Going ahead, analysts expect the underperformance to continue in the near-term as the government’s new tax regime push, with no tax saving deductions, could hurt demand for insurance products. The pain in these counters, they believe, will not last long and long-term investors should consider accumulating the stocks given the recent selloff.
“As the new tax regime starts to take shape, the old regime will fade out in one-two years. This means the incentive to buy life insurance plus investment products reduces, which is a key negative for the sector as life insurance has always been sold with a purpose of tax benefit. The tax norm on high-value policies can hit life insurers' embedded value (EV) by 5-15 per cent. But, our long-term view is positive on the sunrise sector as penetration will continue to grow,” said Aditya Shah, founder and chief investments officer, JST Investments.
From a valuation standpoint, analysts say the budget proposal has accelerated the de-rating in these stocks, which was already ongoing for the last one-two years. HDFC Life, SBI Life and ICICI Prudential, for instance, are currently trading at FY24 P/EV (price to EV) multiples of 2.3x, 1.9x and 1.4x, respectively, down from the FY22 multiples of 3.5x, 2.9x and 1.9x.
Shah of JST Investments, though expects the valuation to bottom out soon, while those at JM Financial said they would be buyers in the current correction.
The new tax norm, analysts say, is expected to impact the top-selling policies–participating (par) and non-par savings categories the most (non-ULIPs or unit linked insurance plans).
The two segments drive 30-60 per cent of the annualised premium equivalent (APE), which is a common sales measure, and 30-65 per cent of the value of the new business (VNB) of companies under Jefferies’ coverage.
“A 20 per cent cut in premiums for par and non-par products in FY24 will see Max Life and HDFC Life take an adverse decline of 13 per cent each in APE and 15 per cent and 14 per cent, respectively, in VNB. The fall in APE/VNB will be lower for SBI Life and ICICI Prudential at 7/8 per cent and 6/10 per cent, respectively,” estimate Prakhar Sharma and Vinayak Agarwal of the brokerage.
Those at PhillipCapital, however, believe that insurers have enough levers to mitigate the impact as they can issue multiple products across family members, reduce ticket size and target mass affluent customers.

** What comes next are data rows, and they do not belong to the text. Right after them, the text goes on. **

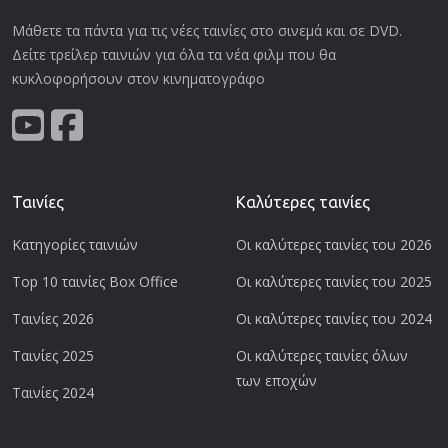
Μάθετε τα πάντα για τις νέες ταινίες στο σινεμά και σε DVD.
Δείτε τρείλερ ταινιών για όλα τα νέα φιλμ που θα
κυκλοφορήσουν στον κινηματογράφο
Ταινίες
Καλύτερες ταινίες
Κατηγορίες ταινιών
Οι καλύτερες ταινίες του 2026
Top 10 ταινίες Box Office
Οι καλύτερες ταινίες του 2025
Ταινίες 2026
Οι καλύτερες ταινίες του 2024
Ταινίες 2025
Οι καλύτερες ταινίες όλων
των εποχών
Ταινίες 2024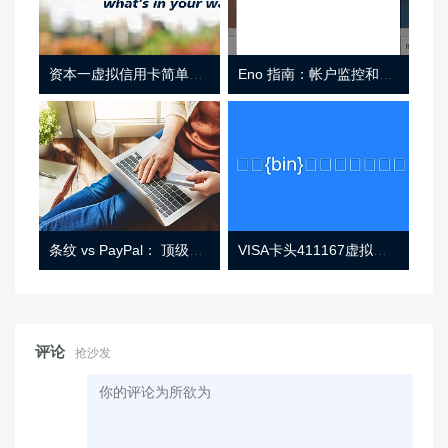
资本一虚拟信用卡简单介绍
Eno 指南：帐户监控和虚拟卡号
条纹 vs PayPal： 顶级功能， 定价 （和更多！
VISA卡头411167虚拟卡基础信息
评论
抢沙发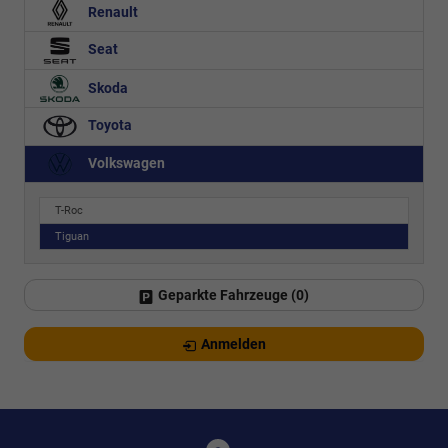
Renault
Seat
Skoda
Toyota
Volkswagen
T-Roc
Tiguan
Geparkte Fahrzeuge (
0
)
Anmelden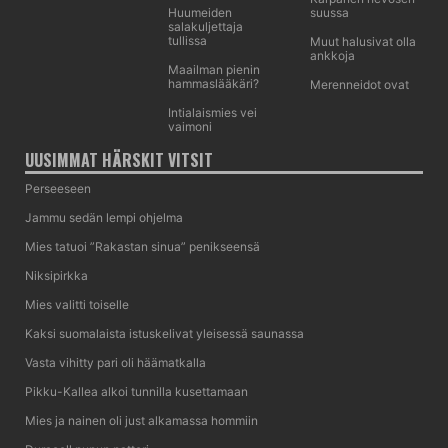
Huumeiden
suussa
salakuljettaja
tullissa
Muut halusivat olla
ankkoja
Maailman pienin
hammaslääkäri?
Merenneidot ovat
Intialaismies vei
vaimoni
UUSIMMAT HÄRSKIT VITSIT
Perseeseen
Jammu sedän lempi ohjelma
Mies tatuoi ”Rakastan sinua” penikseensä
Niksipirkka
Mies valitti toiselle
Kaksi suomalaista istuskelivat yleisessä saunassa
Vasta vihitty pari oli häämatkalla
Pikku-Kallea alkoi tunnilla kusettamaan
Mies ja nainen oli just alkamassa hommiin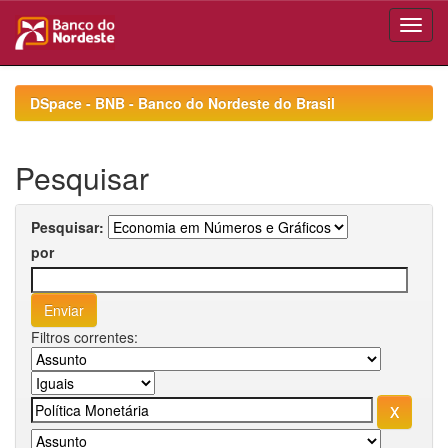
Skip
navigation
DSpace - BNB - Banco do Nordeste do Brasil
Pesquisar
Pesquisar:
por
Filtros correntes: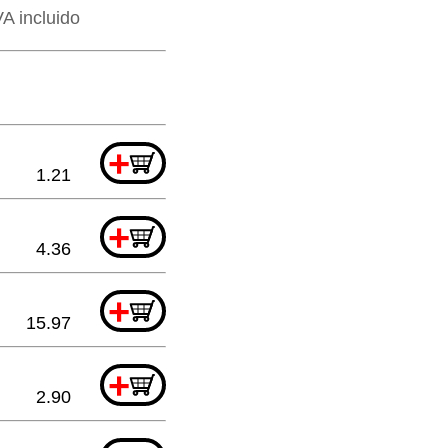
VA incluido
+
1.21
+
4.36
+
15.97
+
2.90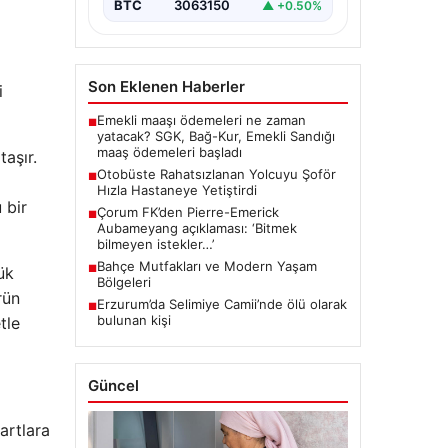
BTC
3063150
▲ +0.50%
Son Eklenen Haberler
i
Emekli maaşı ödemeleri ne zaman
■
yatacak? SGK, Bağ-Kur, Emekli Sandığı
maaş ödemeleri başladı
aşır.
Otobüste Rahatsızlanan Yolcuyu Şoför
■
Hızla Hastaneye Yetiştirdi
 bir
Çorum FK’den Pierre-Emerick
■
Aubameyang açıklaması: ‘Bitmek
bilmeyen istekler…’
Bahçe Mutfakları ve Modern Yaşam
■
ük
Bölgeleri
rün
Erzurum’da Selimiye Camii’nde ölü olarak
■
bulunan kişi
tle
Güncel
artlara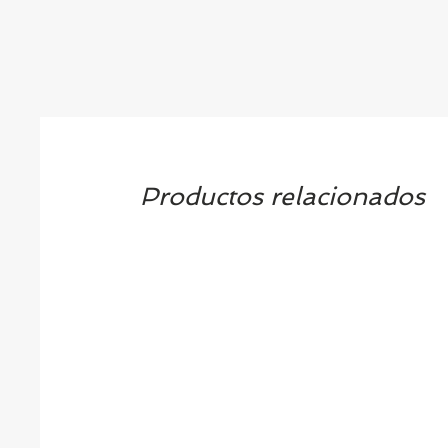
Productos relacionados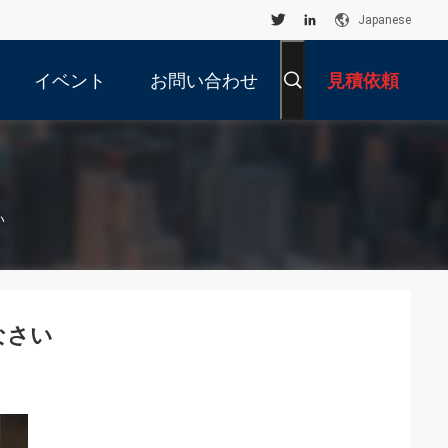
Japanese
イベント
お問い合わせ
見積依頼
い
しなさい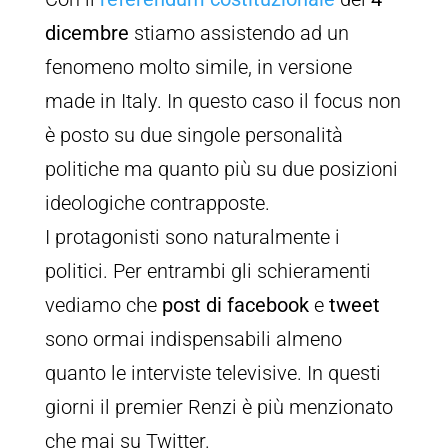
dicembre
stiamo assistendo ad un
fenomeno molto simile, in versione
made in Italy. In questo caso il focus non
è posto su due singole personalità
politiche ma quanto più su due posizioni
ideologiche contrapposte.
I protagonisti sono naturalmente i
politici. Per entrambi gli schieramenti
vediamo che
post di facebook
e
tweet
sono ormai indispensabili almeno
quanto le interviste televisive. In questi
giorni il premier Renzi è più menzionato
che mai su Twitter.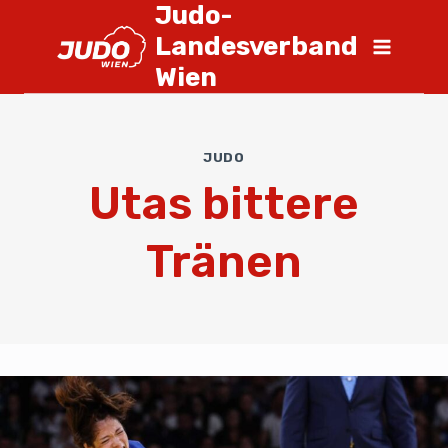
Judo-
Landesverband
Wien
JUDO
Utas bittere
Tränen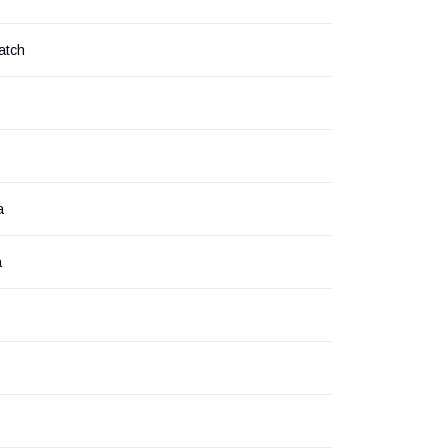
atch
а
а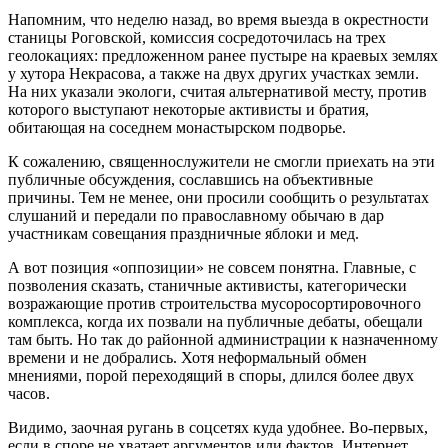
Напомним, что неделю назад, во время выезда в окрестности
станицы Роговской, комиссия сосредоточилась на трех
геолокациях: предложенном ранее пустыре на краевых землях
у хутора Некрасова, а также на двух других участках земли.
На них указали экологи, считая альтернативой месту, против
которого выступают некоторые активисты и братия,
обитающая на соседнем монастырском подворье.
К сожалению, священнослужители не смогли приехать на эти
публичные обсуждения, сославшись на объективные
причины. Тем не менее, они просили сообщить о результатах
слушаний и передали по православному обычаю в дар
участникам совещания праздничные яблоки и мед.
А вот позиция «оппозиции» не совсем понятна. Главные, с
позволения сказать, станичные активисты, категорически
возражающие против строительства мусоросортировочного
комплекса, когда их позвали на публичные дебаты, обещали
там быть. Но так до районной администрации к назначенному
времени и не добрались. Хотя неформальный обмен
мнениями, порой переходящий в споры, длился более двух
часов.
Видимо, заочная ругань в соцсетях куда удобнее. Во-первых,
если в споре не хватает аргументов или фактов, Интернет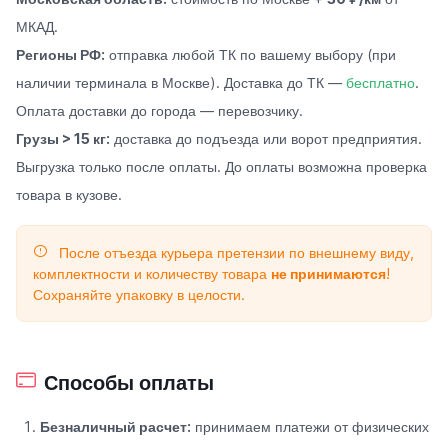
МКАД.
Регионы РФ:
отправка любой ТК по вашему выбору (при
наличии терминала в Москве). Доставка до ТК —
бесплатно
.
Оплата доставки до города — перевозчику.
Грузы > 15 кг:
доставка до подъезда или ворот предприятия.
Выгрузка только после оплаты. До оплаты возможна проверка
товара в кузове.
После отъезда курьера претензии по внешнему виду,
комплектности и количеству товара
не принимаются
!
Сохраняйте упаковку в целости.
Способы оплаты
Безналичный расчет:
принимаем платежи от физических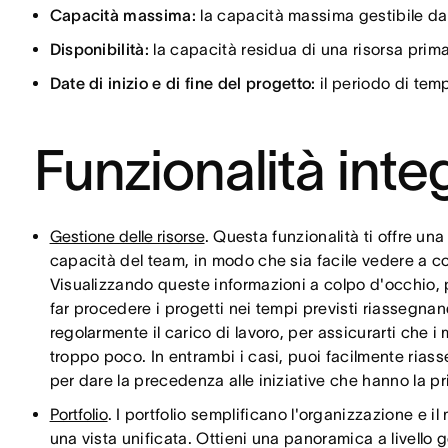
Capacità massima:
la capacità massima gestibile da
Disponibilità:
la capacità residua di una risorsa pri
Date di inizio e di fine del progetto:
il periodo di temp
Funzionalità inte
Gestione delle risorse
. Questa funzionalità ti offre u
capacità del team, in modo che sia facile vedere a co
Visualizzando queste informazioni a colpo d'occhio, pu
far procedere i progetti nei tempi previsti riassegnan
regolarmente il carico di lavoro, per assicurarti che
troppo poco. In entrambi i casi, puoi facilmente rias
per dare la precedenza alle iniziative che hanno la pri
Portfolio
. I portfolio semplificano l'organizzazione e il
una vista unificata. Ottieni una panoramica a livello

That said, experts see volumes to likely be strong for the next two months as companies aggressively push high-ticket non-par policies (with premium above Rs 5 lakh) in the sunset period ahead of the deadline of March 31. Moreover, the street’s focus, analysts said, will now be to understand the loss of business in the next fiscal and investments needed to boost lower ticket business over the medium-term, which may exert pressure on margins, as per Kotak Institutional Equities.
Emkay Global expects the high-value policy tax norm to affect the 10 per cent premium base of HDFC Life and Max Life, and the 5 per cent base of SBI Life and ICICI Pru.
“On a net basis, 15 per cent of the overall premium for these players could be under severe growth risk, leading to a 3-4 per cent hit to growth expectations. We downgrade HDFC Life to hold, and uphold our buy rating on SBI Life, Max Financial and ICICI Pru, on undemanding valuations, implying relatively-lower value to the future,” it said. CLSA has also reduced the target price by 25-35 per cent, downgrading all four stocks.